EXERCISE DATA section start

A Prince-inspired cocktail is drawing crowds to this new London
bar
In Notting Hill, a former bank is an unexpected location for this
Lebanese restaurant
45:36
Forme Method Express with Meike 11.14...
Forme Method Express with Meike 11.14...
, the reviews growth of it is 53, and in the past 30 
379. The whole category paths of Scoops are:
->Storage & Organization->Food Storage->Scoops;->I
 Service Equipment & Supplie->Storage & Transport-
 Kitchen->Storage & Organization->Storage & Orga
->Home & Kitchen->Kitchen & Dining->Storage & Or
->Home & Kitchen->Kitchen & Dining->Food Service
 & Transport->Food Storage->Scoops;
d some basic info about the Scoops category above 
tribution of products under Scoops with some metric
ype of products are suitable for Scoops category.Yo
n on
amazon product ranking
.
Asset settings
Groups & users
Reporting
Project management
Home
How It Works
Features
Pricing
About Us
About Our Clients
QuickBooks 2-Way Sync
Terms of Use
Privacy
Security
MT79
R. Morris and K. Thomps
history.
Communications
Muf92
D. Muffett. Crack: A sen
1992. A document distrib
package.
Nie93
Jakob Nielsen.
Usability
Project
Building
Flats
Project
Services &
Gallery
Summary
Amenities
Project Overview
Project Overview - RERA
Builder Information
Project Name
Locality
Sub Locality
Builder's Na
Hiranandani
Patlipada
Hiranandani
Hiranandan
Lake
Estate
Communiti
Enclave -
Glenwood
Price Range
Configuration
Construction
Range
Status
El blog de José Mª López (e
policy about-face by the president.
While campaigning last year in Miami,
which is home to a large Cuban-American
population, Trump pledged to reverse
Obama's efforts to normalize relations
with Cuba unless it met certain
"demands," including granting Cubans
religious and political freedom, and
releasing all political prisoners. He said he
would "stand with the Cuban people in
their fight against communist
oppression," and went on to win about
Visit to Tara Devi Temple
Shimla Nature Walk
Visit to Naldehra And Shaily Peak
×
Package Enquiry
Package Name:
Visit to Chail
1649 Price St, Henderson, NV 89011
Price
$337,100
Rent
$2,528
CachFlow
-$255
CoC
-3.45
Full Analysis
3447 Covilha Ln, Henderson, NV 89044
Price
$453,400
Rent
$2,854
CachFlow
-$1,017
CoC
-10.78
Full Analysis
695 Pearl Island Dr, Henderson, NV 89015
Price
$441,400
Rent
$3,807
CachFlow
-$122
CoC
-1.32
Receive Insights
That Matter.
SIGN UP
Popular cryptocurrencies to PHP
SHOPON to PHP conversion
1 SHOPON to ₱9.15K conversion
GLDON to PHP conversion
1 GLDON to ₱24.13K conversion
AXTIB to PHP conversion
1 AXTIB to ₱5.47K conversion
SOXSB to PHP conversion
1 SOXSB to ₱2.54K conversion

EXERCISE DATA section end

### TASK BRIEF
Start to finish, give the listing again exactly.

### TASK OUTPUT
A Prince-inspired cocktail is drawing crowds to this new London
bar
In Notting Hill, a former bank is an unexpected location for this
Lebanese restaurant
45:36
Forme Method Express with Meike 11.14...
Forme Method Express with Meike 11.14...
, the reviews growth of it is 53, and in the past 30 
379. The whole category paths of Scoops are:
->Storage & Organization->Food Storage->Scoops;->I
 Service Equipment & Supplie->Storage & Transport-
 Kitchen->Storage & Organization->Storage & Orga
->Home & Kitchen->Kitchen & Dining->Storage & Or
->Home & Kitchen->Kitchen & Dining->Food Service
 & Transport->Food Storage->Scoops;
d some basic info about the Scoops category above 
tribution of products under Scoops with some metric
ype of products are suitable for Scoops category.Yo
n on
amazon product ranking
.
Asset settings
Groups & users
Reporting
Project management
Home
How It Works
Features
Pricing
About Us
About Our Clients
QuickBooks 2-Way Sync
Terms of Use
Privacy
Security
MT79
R. Morris and K. Thomps
history.
Communications
Muf92
D. Muffett. Crack: A sen
1992. A document distrib
package.
Nie93
Jakob Nielsen.
Usability
Project
Building
Flats
Project
Services &
Gallery
Summary
Amenities
Project Overview
Project Overview - RERA
Builder Information
Project Name
Locality
Sub Locality
Builder's Na
Hiranandani
Patlipada
Hiranandani
Hiranandan
Lake
Estate
Communiti
Enclave -
Glenwood
Price Range
Configuration
Construction
Range
Status
El blog de José Mª López (e
policy about-face by the president.
While campaigning last year in Miami,
which is home to a large Cuban-American
population, Trump pledged to reverse
Obama's efforts to normalize relations
with Cuba unless it met certain
"demands," including granting Cubans
religious and political freedom, and
releasing all political prisoners. He said he
would "stand with the Cuban people in
their fight against communist
oppression," and went on to win about
Visit to Tara Devi Temple
Shimla Nature Walk
Visit to Naldehra And Shaily Peak
×
Package Enquiry
Package Name:
Visit to Chail
1649 Price St, Henderson, NV 89011
Price
$337,100
Rent
$2,528
CachFlow
-$255
CoC
-3.45
Full Analysis
3447 Covilha Ln, Henderson, NV 89044
Price
$453,400
Rent
$2,854
CachFlow
-$1,017
CoC
-10.78
Full Analysis
695 Pearl Island Dr, Henderson, NV 89015
Price
$441,400
Rent
$3,807
CachFlow
-$122
CoC
-1.32
Receive Insights
That Matter.
SIGN UP
Popular cryptocurrencies to PHP
SHOPON to PHP conversion
1 SHOPON to ₱9.15K conversion
GLDON to PHP conversion
1 GLDON to ₱24.13K conversion
AXTIB to PHP conversion
1 AXTIB to ₱5.47K conversion
SOXSB to PHP conversion
1 SOXSB to ₱2.54K conversion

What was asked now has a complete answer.